Records shown Start Marker

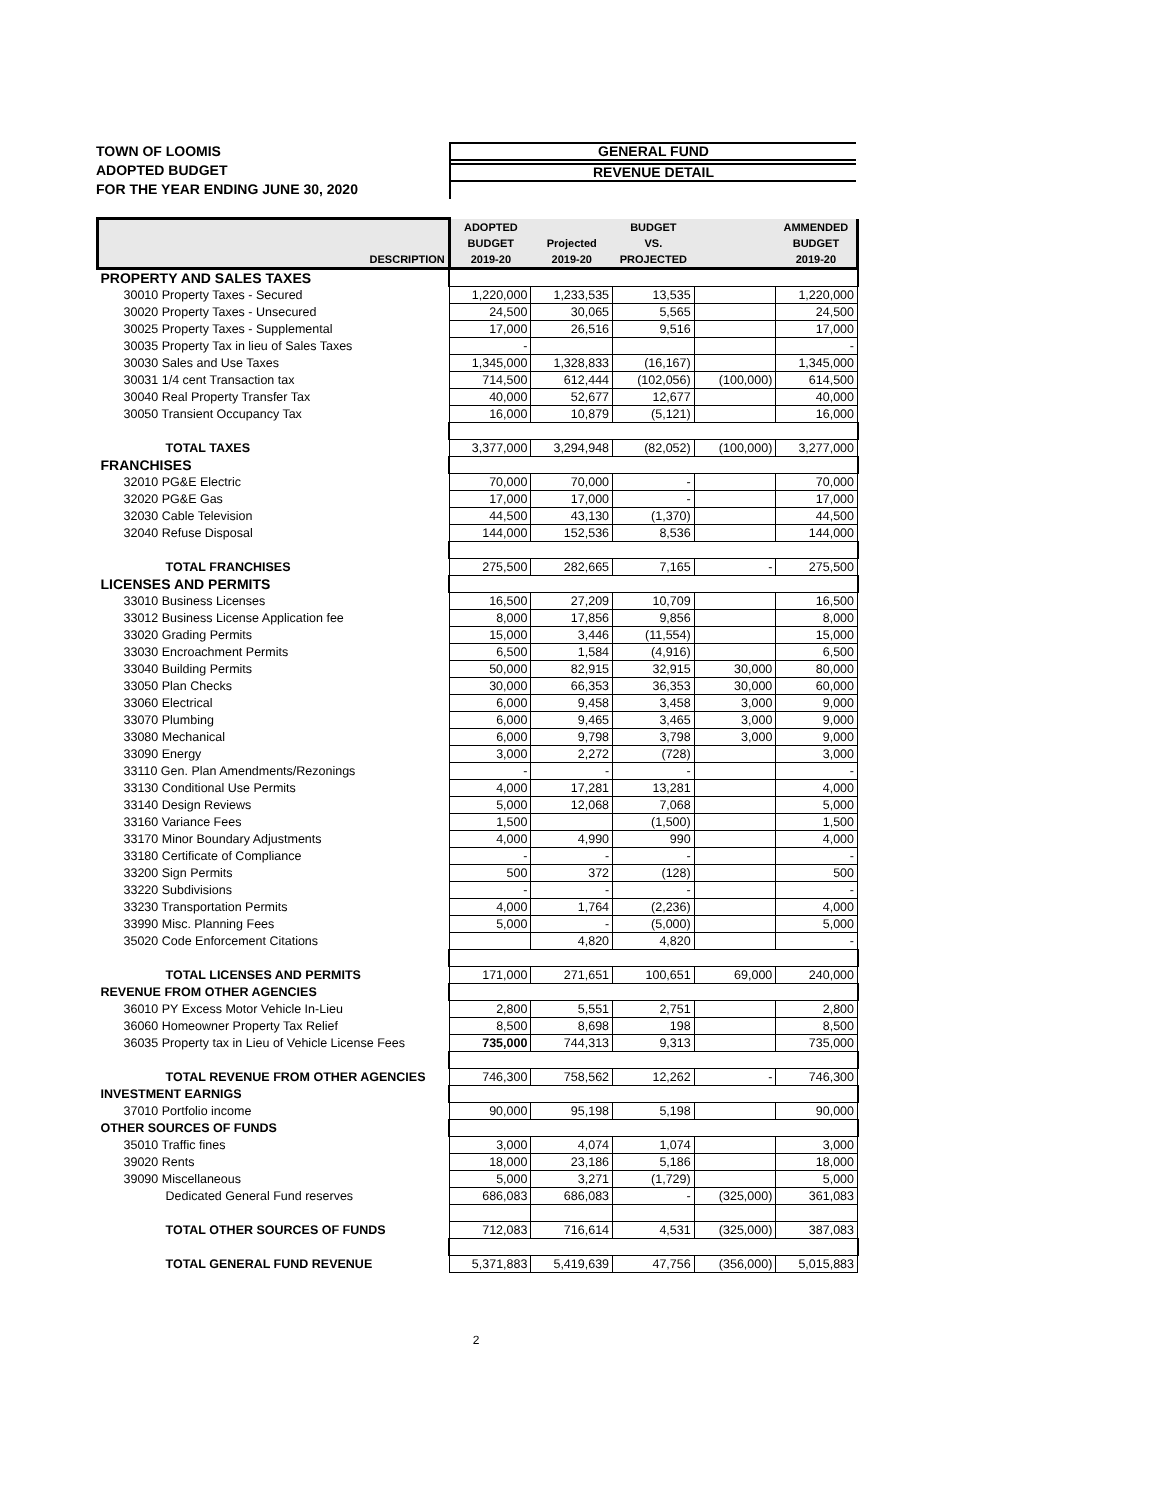TOWN OF LOOMIS
ADOPTED BUDGET
FOR THE YEAR ENDING JUNE 30, 2020
GENERAL FUND
REVENUE DETAIL
| DESCRIPTION | ADOPTED BUDGET 2019-20 | Projected 2019-20 | BUDGET VS. PROJECTED | | AMMENDED BUDGET 2019-20 |
| --- | --- | --- | --- | --- | --- |
| PROPERTY AND SALES TAXES | | | | | |
| 30010 Property Taxes - Secured | 1,220,000 | 1,233,535 | 13,535 | | 1,220,000 |
| 30020 Property Taxes - Unsecured | 24,500 | 30,065 | 5,565 | | 24,500 |
| 30025 Property Taxes - Supplemental | 17,000 | 26,516 | 9,516 | | 17,000 |
| 30035 Property Tax in lieu of Sales Taxes | - | | | | - |
| 30030 Sales and Use Taxes | 1,345,000 | 1,328,833 | (16,167) | | 1,345,000 |
| 30031 1/4 cent Transaction tax | 714,500 | 612,444 | (102,056) | (100,000) | 614,500 |
| 30040 Real Property Transfer Tax | 40,000 | 52,677 | 12,677 | | 40,000 |
| 30050 Transient Occupancy Tax | 16,000 | 10,879 | (5,121) | | 16,000 |
| TOTAL TAXES | 3,377,000 | 3,294,948 | (82,052) | (100,000) | 3,277,000 |
| FRANCHISES | | | | | |
| 32010 PG&E Electric | 70,000 | 70,000 | - | | 70,000 |
| 32020 PG&E Gas | 17,000 | 17,000 | - | | 17,000 |
| 32030 Cable Television | 44,500 | 43,130 | (1,370) | | 44,500 |
| 32040 Refuse Disposal | 144,000 | 152,536 | 8,536 | | 144,000 |
| TOTAL FRANCHISES | 275,500 | 282,665 | 7,165 | - | 275,500 |
| LICENSES AND PERMITS | | | | | |
| 33010 Business Licenses | 16,500 | 27,209 | 10,709 | | 16,500 |
| 33012 Business License Application fee | 8,000 | 17,856 | 9,856 | | 8,000 |
| 33020 Grading Permits | 15,000 | 3,446 | (11,554) | | 15,000 |
| 33030 Encroachment Permits | 6,500 | 1,584 | (4,916) | | 6,500 |
| 33040 Building Permits | 50,000 | 82,915 | 32,915 | 30,000 | 80,000 |
| 33050 Plan Checks | 30,000 | 66,353 | 36,353 | 30,000 | 60,000 |
| 33060 Electrical | 6,000 | 9,458 | 3,458 | 3,000 | 9,000 |
| 33070 Plumbing | 6,000 | 9,465 | 3,465 | 3,000 | 9,000 |
| 33080 Mechanical | 6,000 | 9,798 | 3,798 | 3,000 | 9,000 |
| 33090 Energy | 3,000 | 2,272 | (728) | | 3,000 |
| 33110 Gen. Plan Amendments/Rezonings | - | - | - | | - |
| 33130 Conditional Use Permits | 4,000 | 17,281 | 13,281 | | 4,000 |
| 33140 Design Reviews | 5,000 | 12,068 | 7,068 | | 5,000 |
| 33160 Variance Fees | 1,500 | | (1,500) | | 1,500 |
| 33170 Minor Boundary Adjustments | 4,000 | 4,990 | 990 | | 4,000 |
| 33180 Certificate of Compliance | - | - | - | | - |
| 33200 Sign Permits | 500 | 372 | (128) | | 500 |
| 33220 Subdivisions | - | - | - | | - |
| 33230 Transportation Permits | 4,000 | 1,764 | (2,236) | | 4,000 |
| 33990 Misc. Planning Fees | 5,000 | - | (5,000) | | 5,000 |
| 35020 Code Enforcement Citations | | 4,820 | 4,820 | | - |
| TOTAL LICENSES AND PERMITS | 171,000 | 271,651 | 100,651 | 69,000 | 240,000 |
| REVENUE FROM OTHER AGENCIES | | | | | |
| 36010 PY Excess Motor Vehicle In-Lieu | 2,800 | 5,551 | 2,751 | | 2,800 |
| 36060 Homeowner Property Tax Relief | 8,500 | 8,698 | 198 | | 8,500 |
| 36035 Property tax in Lieu of Vehicle License Fees | 735,000 | 744,313 | 9,313 | | 735,000 |
| TOTAL REVENUE FROM OTHER AGENCIES | 746,300 | 758,562 | 12,262 | - | 746,300 |
| INVESTMENT EARNIGS | | | | | |
| 37010 Portfolio income | 90,000 | 95,198 | 5,198 | | 90,000 |
| OTHER SOURCES OF FUNDS | | | | | |
| 35010 Traffic fines | 3,000 | 4,074 | 1,074 | | 3,000 |
| 39020 Rents | 18,000 | 23,186 | 5,186 | | 18,000 |
| 39090 Miscellaneous | 5,000 | 3,271 | (1,729) | | 5,000 |
| Dedicated General Fund reserves | 686,083 | 686,083 | - | (325,000) | 361,083 |
| TOTAL OTHER SOURCES OF FUNDS | 712,083 | 716,614 | 4,531 | (325,000) | 387,083 |
| TOTAL GENERAL FUND REVENUE | 5,371,883 | 5,419,639 | 47,756 | (356,000) | 5,015,883 |
2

Records shown End Marker

What is needed is each line of the entries that contains the word "FUNDS".

**Answer to the problem:**
| OTHER SOURCES OF FUNDS | | | | | |
| TOTAL OTHER SOURCES OF FUNDS | 712,083 | 716,614 | 4,531 | (325,000) | 387,083 |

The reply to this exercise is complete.